• [Task input]:
.....

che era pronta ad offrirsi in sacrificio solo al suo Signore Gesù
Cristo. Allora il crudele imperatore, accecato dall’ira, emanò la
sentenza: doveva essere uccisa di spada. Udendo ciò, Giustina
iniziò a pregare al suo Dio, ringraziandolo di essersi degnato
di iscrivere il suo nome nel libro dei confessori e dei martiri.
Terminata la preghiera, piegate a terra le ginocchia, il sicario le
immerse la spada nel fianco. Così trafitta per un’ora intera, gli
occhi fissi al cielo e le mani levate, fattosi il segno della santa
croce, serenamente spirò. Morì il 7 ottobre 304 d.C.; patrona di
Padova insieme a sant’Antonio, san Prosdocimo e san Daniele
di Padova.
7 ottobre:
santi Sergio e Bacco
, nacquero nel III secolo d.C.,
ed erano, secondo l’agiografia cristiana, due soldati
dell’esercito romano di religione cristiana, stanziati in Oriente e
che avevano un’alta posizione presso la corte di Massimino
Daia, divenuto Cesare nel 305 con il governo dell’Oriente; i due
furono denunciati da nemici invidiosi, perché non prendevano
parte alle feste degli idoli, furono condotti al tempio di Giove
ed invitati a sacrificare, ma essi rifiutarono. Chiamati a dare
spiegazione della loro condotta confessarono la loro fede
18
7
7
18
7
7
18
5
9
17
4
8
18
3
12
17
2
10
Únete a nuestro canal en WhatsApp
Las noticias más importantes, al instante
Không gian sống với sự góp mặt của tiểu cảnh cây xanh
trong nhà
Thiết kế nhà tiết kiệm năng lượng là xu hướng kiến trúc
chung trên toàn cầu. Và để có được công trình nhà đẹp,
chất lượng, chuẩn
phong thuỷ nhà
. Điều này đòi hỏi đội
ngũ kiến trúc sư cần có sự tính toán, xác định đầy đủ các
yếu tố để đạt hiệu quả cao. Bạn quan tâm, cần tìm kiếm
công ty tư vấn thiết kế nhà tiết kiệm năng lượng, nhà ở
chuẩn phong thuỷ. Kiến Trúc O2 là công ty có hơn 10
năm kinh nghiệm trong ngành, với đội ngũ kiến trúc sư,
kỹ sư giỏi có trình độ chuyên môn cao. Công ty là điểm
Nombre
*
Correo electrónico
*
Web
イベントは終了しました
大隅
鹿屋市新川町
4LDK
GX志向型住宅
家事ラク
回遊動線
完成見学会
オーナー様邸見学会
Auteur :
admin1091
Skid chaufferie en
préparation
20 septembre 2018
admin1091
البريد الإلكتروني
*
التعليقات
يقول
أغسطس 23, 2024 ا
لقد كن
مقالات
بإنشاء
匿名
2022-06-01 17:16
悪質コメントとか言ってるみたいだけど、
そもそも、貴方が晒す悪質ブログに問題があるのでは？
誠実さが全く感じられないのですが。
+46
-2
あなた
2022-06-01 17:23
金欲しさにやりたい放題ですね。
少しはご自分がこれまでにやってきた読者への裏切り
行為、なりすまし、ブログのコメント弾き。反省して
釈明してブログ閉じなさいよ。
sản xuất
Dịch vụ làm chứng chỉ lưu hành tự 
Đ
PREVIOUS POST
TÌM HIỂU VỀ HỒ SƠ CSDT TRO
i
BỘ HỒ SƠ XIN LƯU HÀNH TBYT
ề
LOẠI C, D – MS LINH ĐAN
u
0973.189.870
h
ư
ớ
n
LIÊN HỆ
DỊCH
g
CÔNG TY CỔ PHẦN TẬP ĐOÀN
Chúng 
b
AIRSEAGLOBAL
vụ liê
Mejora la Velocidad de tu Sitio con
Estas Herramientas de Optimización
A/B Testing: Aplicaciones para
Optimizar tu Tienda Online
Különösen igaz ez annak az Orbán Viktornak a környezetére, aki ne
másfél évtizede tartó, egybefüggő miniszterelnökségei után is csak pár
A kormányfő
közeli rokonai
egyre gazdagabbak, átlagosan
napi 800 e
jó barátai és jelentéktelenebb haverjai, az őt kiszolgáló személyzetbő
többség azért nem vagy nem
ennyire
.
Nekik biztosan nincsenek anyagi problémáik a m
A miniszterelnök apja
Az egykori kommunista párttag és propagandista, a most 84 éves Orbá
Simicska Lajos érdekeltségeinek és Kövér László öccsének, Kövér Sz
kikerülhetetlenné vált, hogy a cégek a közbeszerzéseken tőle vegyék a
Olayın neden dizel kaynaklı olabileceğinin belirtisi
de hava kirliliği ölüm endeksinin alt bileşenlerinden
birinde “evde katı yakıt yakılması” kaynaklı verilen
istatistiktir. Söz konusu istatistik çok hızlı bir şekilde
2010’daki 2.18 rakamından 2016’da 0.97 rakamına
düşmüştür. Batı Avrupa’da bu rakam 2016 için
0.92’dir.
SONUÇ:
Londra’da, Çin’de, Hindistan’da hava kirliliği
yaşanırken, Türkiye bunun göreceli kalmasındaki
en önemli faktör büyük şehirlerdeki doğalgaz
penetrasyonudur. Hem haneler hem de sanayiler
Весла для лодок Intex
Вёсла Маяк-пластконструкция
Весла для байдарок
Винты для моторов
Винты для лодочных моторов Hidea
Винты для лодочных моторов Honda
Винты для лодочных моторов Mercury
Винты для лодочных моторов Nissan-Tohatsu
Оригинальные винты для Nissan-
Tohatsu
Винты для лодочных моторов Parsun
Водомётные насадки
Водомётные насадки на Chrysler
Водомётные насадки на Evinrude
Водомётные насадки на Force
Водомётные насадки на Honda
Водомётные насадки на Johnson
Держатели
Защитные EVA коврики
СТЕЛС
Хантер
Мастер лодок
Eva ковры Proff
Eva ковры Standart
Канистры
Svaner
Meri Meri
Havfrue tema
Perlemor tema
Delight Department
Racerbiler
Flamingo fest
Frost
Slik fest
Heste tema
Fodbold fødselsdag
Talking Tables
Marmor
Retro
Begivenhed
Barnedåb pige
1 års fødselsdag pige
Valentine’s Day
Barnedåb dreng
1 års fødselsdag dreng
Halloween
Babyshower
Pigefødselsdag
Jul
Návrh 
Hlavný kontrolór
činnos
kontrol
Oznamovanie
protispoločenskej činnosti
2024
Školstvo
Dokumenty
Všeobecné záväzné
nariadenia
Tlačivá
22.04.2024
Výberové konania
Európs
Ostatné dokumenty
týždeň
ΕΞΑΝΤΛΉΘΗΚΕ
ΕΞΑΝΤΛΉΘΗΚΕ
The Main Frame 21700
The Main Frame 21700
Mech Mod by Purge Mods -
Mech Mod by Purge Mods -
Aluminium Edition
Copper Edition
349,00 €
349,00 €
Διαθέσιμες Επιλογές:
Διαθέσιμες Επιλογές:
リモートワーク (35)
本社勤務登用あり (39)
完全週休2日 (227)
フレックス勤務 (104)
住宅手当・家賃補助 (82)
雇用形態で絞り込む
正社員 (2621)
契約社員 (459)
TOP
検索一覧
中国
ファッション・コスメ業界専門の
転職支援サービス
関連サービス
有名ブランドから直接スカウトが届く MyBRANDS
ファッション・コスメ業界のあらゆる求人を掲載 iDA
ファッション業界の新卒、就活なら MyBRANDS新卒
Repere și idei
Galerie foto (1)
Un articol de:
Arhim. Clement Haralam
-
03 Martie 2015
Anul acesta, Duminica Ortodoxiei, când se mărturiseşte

.....

• [What this task involves]: Lay out the entries as a Markdown table with the columns Row and Line. Cover everything from the start of the entries up to and including the line with "che avevano un’alta", number each line, and leave out blank lines.

• [Output of the task]:
| Row | Line |
|---|---|
| 1 | che era pronta ad offrirsi in sacrificio solo al suo Signore Gesù |
| 2 | Cristo. Allora il crudele imperatore, accecato dall’ira, emanò la |
| 3 | sentenza: doveva essere uccisa di spada. Udendo ciò, Giustina |
| 4 | iniziò a pregare al suo Dio, ringraziandolo di essersi degnato |
| 5 | di iscrivere il suo nome nel libro dei confessori e dei martiri. |
| 6 | Terminata la preghiera, piegate a terra le ginocchia, il sicario le |
| 7 | immerse la spada nel fianco. Così trafitta per un’ora intera, gli |
| 8 | occhi fissi al cielo e le mani levate, fattosi il segno della santa |
| 9 | croce, serenamente spirò. Morì il 7 ottobre 304 d.C.; patrona di |
| 10 | Padova insieme a sant’Antonio, san Prosdocimo e san Daniele |
| 11 | di Padova. |
| 12 | 7 ottobre: |
| 13 | santi Sergio e Bacco |
| 14 | , nacquero nel III secolo d.C., |
| 15 | ed erano, secondo l’agiografia cristiana, due soldati |
| 16 | dell’esercito romano di religione cristiana, stanziati in Oriente e |
| 17 | che avevano un’alta posizione presso la corte di Massimino |